Awesome
IDARustler
IDA plugin helping reverse-engineering rust binaries. It is worked under IDA Pro 8.4.
For more Rust Reversing Basics, please visit my note.
Files
/plugin/core_function_fixer.py:
Function name fixer fixed by known function hashes.
/plugin/function_hash_downloader.py:
Function hashes downloader to dump function hashes through a rust binary which has fully symbols.
/plugin/string_function_detector.py:
Function name fixer fixed by known strings in the binary.
/example/main.rs:
Source file provided to compile a rust binary.
/example/func_sha1:
Function hashes downloaded from the binary compiled from /example/main.rs.
Usage
- Use /plugin/function_hash_downloader.py to download the function hashes. If you don't want to compile a rust binary, just use /example/func_sha1 for the next step. The output file will stay in the folder which you opened the compiled binary.

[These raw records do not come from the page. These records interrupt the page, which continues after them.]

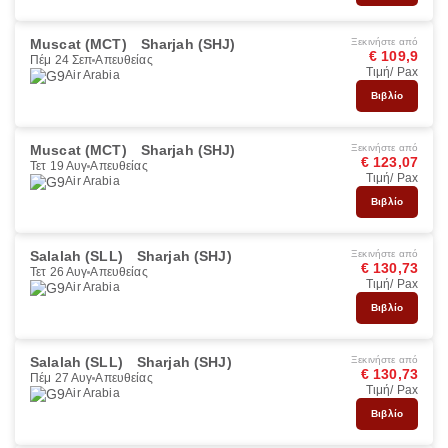
Muscat (MCT)
Sharjah (SHJ)
Ξεκινήστε από
€ 109,9
Πέμ 24 Σεπ
Απευθείας
Τιμή/ Pax
Air Arabia
Βιβλίο
Muscat (MCT)
Sharjah (SHJ)
Ξεκινήστε από
€ 123,07
Τετ 19 Αυγ
Απευθείας
Τιμή/ Pax
Air Arabia
Βιβλίο
Salalah (SLL)
Sharjah (SHJ)
Ξεκινήστε από
€ 130,73
Τετ 26 Αυγ
Απευθείας
Τιμή/ Pax
Air Arabia
Βιβλίο
Salalah (SLL)
Sharjah (SHJ)
Ξεκινήστε από
€ 130,73
Πέμ 27 Αυγ
Απευθείας
Τιμή/ Pax
Air Arabia
Βιβλίο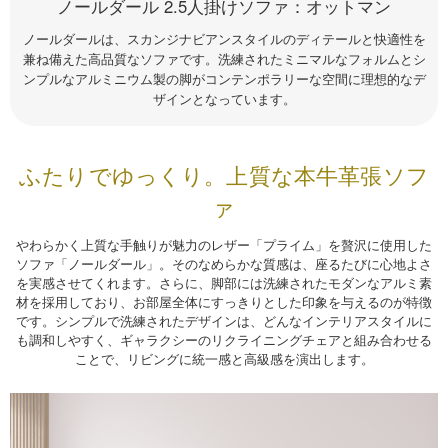
ノールダール 2.5人掛けソファ：オットマン
ノールダールは、スカンジナビアンスタイルのディテールと快適性を
兼ね備えた高品質なソファです。洗練されたミニマルなフォルムとシ
ンプルなアルミニウム製の脚がコンテンポラリーな空間に理想的なデ
ザインとなっています。
ふたりでゆっくり。上質な本牛革張ソフ
ァ
やわらかく上質な手触りが魅力のレザー「プライム」を贅沢に使用した
ソファ「ノールダール」。そのなめらかな質感は、座るたびに心地よさ
を実感させてくれます。さらに、脚部には洗練されたモダンなアルミ素
材を採用しており、お部屋全体にすっきりとした印象を与えるのが特徴
です。シンプルで洗練されたデザインは、どんなインテリアスタイルに
も調和しやすく、ギャラクシーのリクライニングチェアと組み合わせる
ことで、リビングに統一感と高級感を演出します。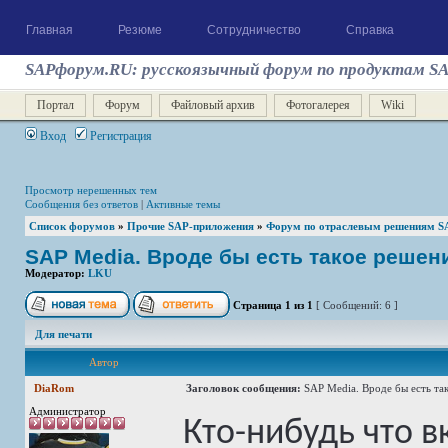
Главная
Резюме
Сотрудничество
Справка
SAPфорум.RU: русскоязычный форум по продуктам S
Портал
Форум
Файловый архив
Фотогалерея
Wiki
Вход
Регистрация
Просмотр нерешенных тем
Сообщения без ответов
|
Активные темы
Список форумов
»
Прочие SAP-приложения
»
Форум по отраслевым решениям S
SAP Media. Вроде бы есть такое решен
Модератор:
LKU
Страница
1
из
1
[ Сообщений: 6 ]
Для печати
Автор
DiaRom
Заголовок сообщения:
SAP Media. Вроде бы есть та
Администратор
Кто-нибудь что в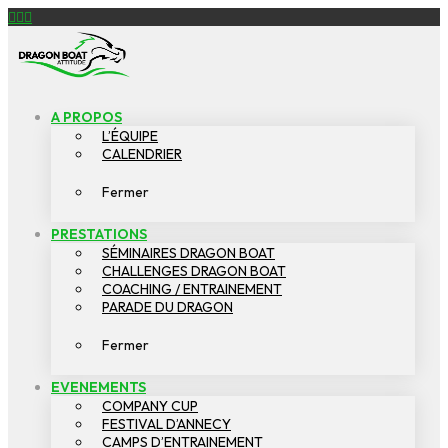
Facebook
YouTube
Instagram
DRAGON
BOAT
ATTITUDE
A PROPOS
L’ÉQUIPE
CALENDRIER
Fermer
PRESTATIONS
SÉMINAIRES DRAGON BOAT
CHALLENGES DRAGON BOAT
COACHING / ENTRAINEMENT
PARADE DU DRAGON
Fermer
EVENEMENTS
COMPANY CUP
FESTIVAL D’ANNECY
CAMPS D’ENTRAINEMENT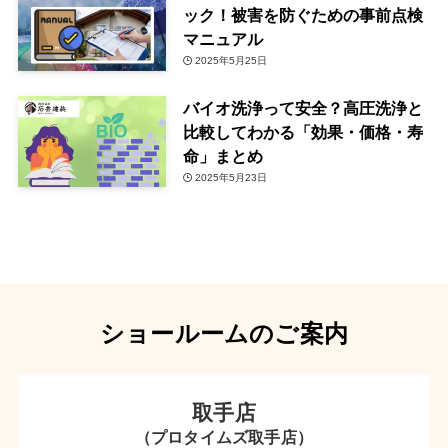
ック！被害を防ぐための事前点検
マニュアル
2025年5月25日
バイオ洗浄って安全？高圧洗浄と
比較してわかる「効果・価格・寿
命」まとめ
2025年5月23日
ショールームのご案内
取手店
（プロタイムズ取手店）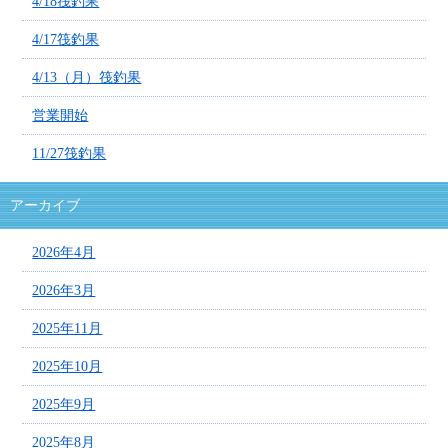
4/18筏釣果
4/17筏釣果
4/13（月）筏釣果
営業開始
11/27筏釣果
アーカイブ
2026年4月
2026年3月
2025年11月
2025年10月
2025年9月
2025年8月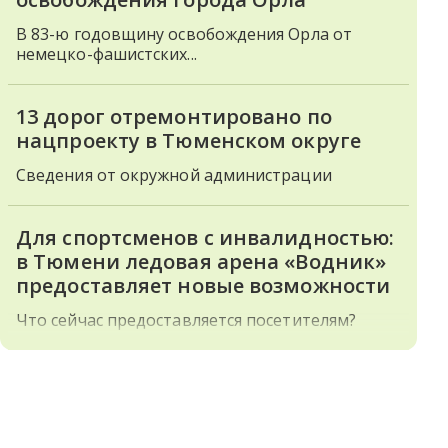
В 83-ю годовщину освобождения Орла от
немецко-фашистских...
13 дорог отремонтировано по
нацпроекту в Тюменском округе
Сведения от окружной администрации
Для спортсменов с инвалидностью:
в Тюмени ледовая арена «Водник»
предоставляет новые возможности
Что сейчас предоставляется посетителям?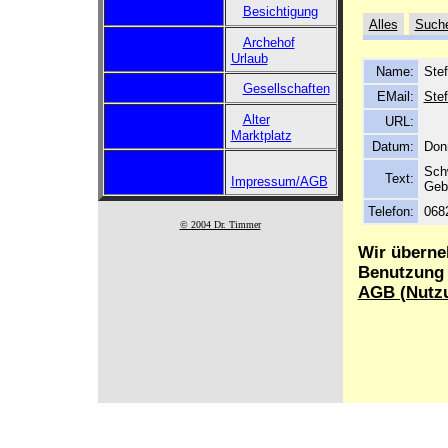
Besichtigung
Alles
Such
Archehof
Urlaub
Name:
Stef
Gesellschaften
EMail:
Ste
Alter
URL:
Marktplatz
Datum:
Donn
Sch
Text:
Impressum/AGB
Geb
Telefon:
068
© 2004 Dr. Timmer
Wir überne
Benutzung d
AGB (Nutz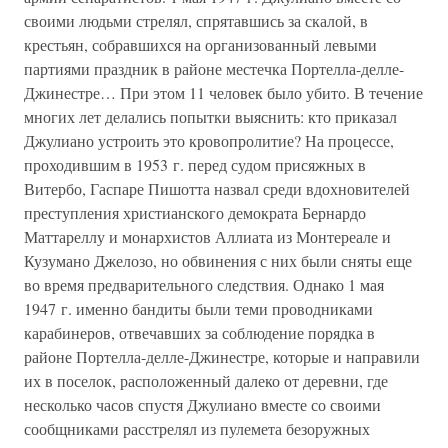
своими людьми стрелял, спрятавшись за скалой, в
крестьян, собравшихся на организованный левыми
партиями праздник в районе местечка Портелла-делле-
Джинестре… При этом 11 человек было убито. В течение
многих лет делались попытки выяснить: кто приказал
Джулиано устроить это кровопролитие? На процессе,
проходившим в 1953 г. перед судом присяжных в
Витербо, Гаспаре Пишотта назвал среди вдохновителей
преступления христианского демократа Бернардо
Маттареллу и монархистов Аллиата из Монтереале и
Кузумано Джелозо, но обвинения с них были сняты еще
во время предварительного следствия. Однако 1 мая
1947 г. именно бандиты были теми проводниками
карабинеров, отвечавших за соблюдение порядка в
районе Портелла-делле-Джинестре, которые и направили
их в поселок, расположенный далеко от деревни, где
несколько часов спустя Джулиано вместе со своими
сообщниками расстрелял из пулемета безоружных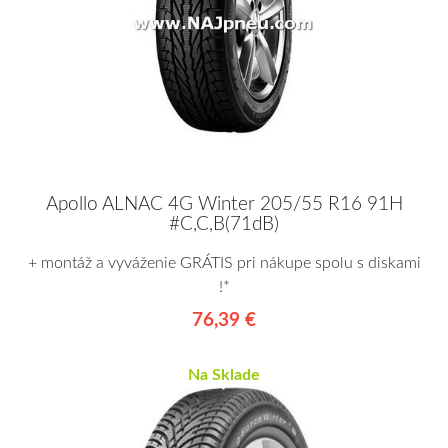
Apollo ALNAC 4G Winter 205/55 R16 91H
#C,C,B(71dB)
+ montáž a vyváženie GRÁTIS pri nákupe spolu s diskami
!*
76,39 €
Na Sklade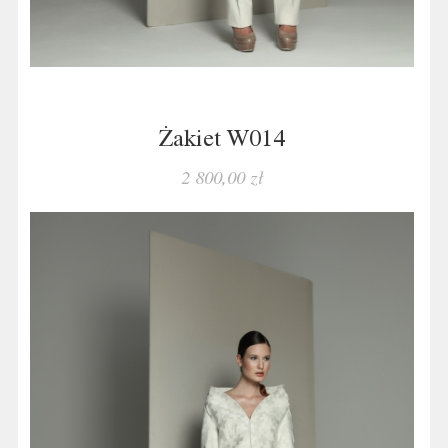
Żakiet W014
2 800,00 zł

Open IDA Pro -> File -> Script file -> choose /plugin/function_hash_downloader.py
- Use /plugin/core_function_fixer.py to fix the function name by known hashes Please put the func_sha1 file into the folder which you opened the malware or binary. This step may take a long time if you're trying to fix a big malware, please wait for it or just drop this step and go to the next step.
Open IDA Pro -> File -> Script file -> choose /plugin/core_function_fixer.py
- Use /plugin/string_function_detector.py to fix the function name by known strings in the binary. Once you fixed the malware/binary, please look at the function names, the longer function name means more useful or suspicious in the malware/binary. And you can also identify some utilities from the fixed names.
Open IDA Pro -> File -> Script file -> choose /plugin/string_function_detector.py
Limitation
The fixer is worked based on the known strings and hashes, if the rust binary wipes its strings during the compile time (E.g. Obfuscated or encrypted.) the fixer might not be worked.